#### [Instructions for the task]
Report only how many lines below include "ngay".

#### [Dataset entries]
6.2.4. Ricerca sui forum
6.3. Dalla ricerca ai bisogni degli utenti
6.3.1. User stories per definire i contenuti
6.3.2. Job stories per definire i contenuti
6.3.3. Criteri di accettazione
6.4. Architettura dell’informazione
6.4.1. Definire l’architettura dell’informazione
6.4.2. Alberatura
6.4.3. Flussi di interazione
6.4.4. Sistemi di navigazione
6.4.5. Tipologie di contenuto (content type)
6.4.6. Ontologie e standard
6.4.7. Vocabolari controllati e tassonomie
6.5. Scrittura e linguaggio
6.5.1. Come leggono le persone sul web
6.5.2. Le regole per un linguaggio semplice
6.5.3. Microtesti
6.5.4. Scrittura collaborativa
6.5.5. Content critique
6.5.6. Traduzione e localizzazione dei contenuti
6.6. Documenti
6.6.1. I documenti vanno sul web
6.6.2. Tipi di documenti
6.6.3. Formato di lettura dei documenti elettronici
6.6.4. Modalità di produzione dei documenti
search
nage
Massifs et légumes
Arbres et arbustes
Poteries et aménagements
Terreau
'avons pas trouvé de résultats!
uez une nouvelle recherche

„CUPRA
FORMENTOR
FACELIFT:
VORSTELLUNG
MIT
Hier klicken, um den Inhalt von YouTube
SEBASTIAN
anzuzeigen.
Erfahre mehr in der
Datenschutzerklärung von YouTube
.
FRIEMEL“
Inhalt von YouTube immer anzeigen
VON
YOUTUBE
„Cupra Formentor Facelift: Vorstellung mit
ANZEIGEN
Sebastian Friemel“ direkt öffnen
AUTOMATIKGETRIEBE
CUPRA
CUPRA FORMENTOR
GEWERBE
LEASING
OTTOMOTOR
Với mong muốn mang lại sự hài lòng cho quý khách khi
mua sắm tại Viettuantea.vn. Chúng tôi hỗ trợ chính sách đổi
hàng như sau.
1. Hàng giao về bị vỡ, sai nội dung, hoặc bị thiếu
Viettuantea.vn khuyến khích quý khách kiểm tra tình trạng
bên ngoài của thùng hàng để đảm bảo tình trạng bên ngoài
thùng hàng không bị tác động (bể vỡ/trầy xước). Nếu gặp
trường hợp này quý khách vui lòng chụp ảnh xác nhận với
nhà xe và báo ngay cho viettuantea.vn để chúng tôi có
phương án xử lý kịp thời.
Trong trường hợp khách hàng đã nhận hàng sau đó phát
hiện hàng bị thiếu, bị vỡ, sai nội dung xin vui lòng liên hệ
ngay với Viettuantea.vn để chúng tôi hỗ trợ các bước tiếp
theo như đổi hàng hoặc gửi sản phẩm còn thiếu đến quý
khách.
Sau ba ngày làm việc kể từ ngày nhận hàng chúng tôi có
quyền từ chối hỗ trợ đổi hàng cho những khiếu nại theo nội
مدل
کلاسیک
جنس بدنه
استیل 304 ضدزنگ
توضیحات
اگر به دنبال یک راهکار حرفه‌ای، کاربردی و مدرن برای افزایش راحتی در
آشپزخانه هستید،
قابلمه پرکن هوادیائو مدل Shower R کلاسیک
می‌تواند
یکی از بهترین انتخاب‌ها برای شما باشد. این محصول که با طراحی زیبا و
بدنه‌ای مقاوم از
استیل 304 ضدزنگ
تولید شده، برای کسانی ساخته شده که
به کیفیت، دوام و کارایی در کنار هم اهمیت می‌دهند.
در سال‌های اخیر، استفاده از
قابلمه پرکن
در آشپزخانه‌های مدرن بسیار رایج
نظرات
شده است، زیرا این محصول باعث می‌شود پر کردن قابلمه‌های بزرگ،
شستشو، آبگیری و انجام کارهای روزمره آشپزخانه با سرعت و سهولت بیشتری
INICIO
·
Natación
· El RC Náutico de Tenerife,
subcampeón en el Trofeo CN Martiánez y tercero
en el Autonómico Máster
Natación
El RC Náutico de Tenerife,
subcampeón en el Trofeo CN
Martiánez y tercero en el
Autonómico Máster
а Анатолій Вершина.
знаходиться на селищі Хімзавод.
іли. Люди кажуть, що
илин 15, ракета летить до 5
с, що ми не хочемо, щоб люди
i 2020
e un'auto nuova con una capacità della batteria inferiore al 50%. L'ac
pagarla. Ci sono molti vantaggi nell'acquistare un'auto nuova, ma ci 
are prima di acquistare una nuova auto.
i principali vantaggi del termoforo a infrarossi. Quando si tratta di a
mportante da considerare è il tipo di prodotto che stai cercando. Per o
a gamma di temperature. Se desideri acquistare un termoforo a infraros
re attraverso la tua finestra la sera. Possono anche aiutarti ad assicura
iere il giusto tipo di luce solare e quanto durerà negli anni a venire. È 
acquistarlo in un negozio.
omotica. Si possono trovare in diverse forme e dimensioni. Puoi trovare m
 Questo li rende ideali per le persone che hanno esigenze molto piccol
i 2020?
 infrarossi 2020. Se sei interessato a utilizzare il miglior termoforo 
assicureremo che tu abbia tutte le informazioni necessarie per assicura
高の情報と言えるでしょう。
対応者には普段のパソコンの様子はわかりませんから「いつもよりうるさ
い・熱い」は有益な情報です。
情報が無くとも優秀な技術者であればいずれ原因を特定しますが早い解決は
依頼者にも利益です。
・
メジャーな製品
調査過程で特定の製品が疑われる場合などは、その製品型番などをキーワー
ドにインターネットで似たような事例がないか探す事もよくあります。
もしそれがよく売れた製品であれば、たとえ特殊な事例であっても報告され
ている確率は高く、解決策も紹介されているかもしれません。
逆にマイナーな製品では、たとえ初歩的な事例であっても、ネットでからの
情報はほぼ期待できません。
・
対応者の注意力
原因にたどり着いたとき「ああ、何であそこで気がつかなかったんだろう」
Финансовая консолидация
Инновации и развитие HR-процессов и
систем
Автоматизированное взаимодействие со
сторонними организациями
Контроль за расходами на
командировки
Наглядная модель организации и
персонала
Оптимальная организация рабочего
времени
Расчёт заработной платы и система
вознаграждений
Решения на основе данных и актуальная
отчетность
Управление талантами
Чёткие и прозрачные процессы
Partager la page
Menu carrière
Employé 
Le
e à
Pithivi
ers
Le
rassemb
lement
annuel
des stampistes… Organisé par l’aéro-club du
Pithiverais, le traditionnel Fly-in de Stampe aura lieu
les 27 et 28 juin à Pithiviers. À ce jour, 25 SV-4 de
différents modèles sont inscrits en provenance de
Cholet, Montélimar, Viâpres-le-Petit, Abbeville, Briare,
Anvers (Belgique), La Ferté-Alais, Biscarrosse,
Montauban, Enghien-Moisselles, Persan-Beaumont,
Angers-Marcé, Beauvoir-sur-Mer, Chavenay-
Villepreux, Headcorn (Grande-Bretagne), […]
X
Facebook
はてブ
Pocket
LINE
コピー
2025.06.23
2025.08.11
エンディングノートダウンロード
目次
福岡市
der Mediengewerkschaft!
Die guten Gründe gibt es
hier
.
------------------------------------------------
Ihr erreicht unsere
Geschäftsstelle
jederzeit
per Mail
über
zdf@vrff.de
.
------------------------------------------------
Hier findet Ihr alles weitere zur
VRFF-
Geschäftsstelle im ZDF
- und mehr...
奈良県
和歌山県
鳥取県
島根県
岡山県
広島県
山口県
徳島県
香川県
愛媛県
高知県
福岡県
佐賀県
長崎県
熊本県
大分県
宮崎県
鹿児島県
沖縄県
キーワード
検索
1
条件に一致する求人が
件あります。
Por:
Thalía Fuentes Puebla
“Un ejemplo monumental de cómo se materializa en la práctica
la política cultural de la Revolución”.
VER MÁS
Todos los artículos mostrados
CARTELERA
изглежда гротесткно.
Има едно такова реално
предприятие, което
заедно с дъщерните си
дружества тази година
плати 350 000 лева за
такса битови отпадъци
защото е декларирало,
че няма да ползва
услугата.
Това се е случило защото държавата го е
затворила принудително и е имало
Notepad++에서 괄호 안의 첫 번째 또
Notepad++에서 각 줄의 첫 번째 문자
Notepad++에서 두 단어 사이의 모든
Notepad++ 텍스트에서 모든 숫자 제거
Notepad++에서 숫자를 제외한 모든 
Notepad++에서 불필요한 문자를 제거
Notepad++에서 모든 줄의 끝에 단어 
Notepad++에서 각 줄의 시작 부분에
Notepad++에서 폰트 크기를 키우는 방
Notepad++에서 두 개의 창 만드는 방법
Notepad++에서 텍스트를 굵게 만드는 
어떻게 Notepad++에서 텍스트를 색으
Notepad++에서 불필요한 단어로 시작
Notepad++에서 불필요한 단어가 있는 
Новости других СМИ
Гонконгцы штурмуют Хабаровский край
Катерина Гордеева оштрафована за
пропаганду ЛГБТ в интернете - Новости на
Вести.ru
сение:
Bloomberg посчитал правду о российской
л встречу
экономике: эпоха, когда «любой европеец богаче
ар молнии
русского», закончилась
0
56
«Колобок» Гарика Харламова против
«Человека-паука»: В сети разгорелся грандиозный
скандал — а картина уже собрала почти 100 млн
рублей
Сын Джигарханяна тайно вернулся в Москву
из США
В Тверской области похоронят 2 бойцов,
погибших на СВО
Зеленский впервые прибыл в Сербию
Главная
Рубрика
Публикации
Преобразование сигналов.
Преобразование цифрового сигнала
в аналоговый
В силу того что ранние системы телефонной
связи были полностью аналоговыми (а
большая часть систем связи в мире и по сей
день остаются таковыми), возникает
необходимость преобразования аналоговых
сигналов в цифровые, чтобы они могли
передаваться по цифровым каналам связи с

#### [Solution to this task]
2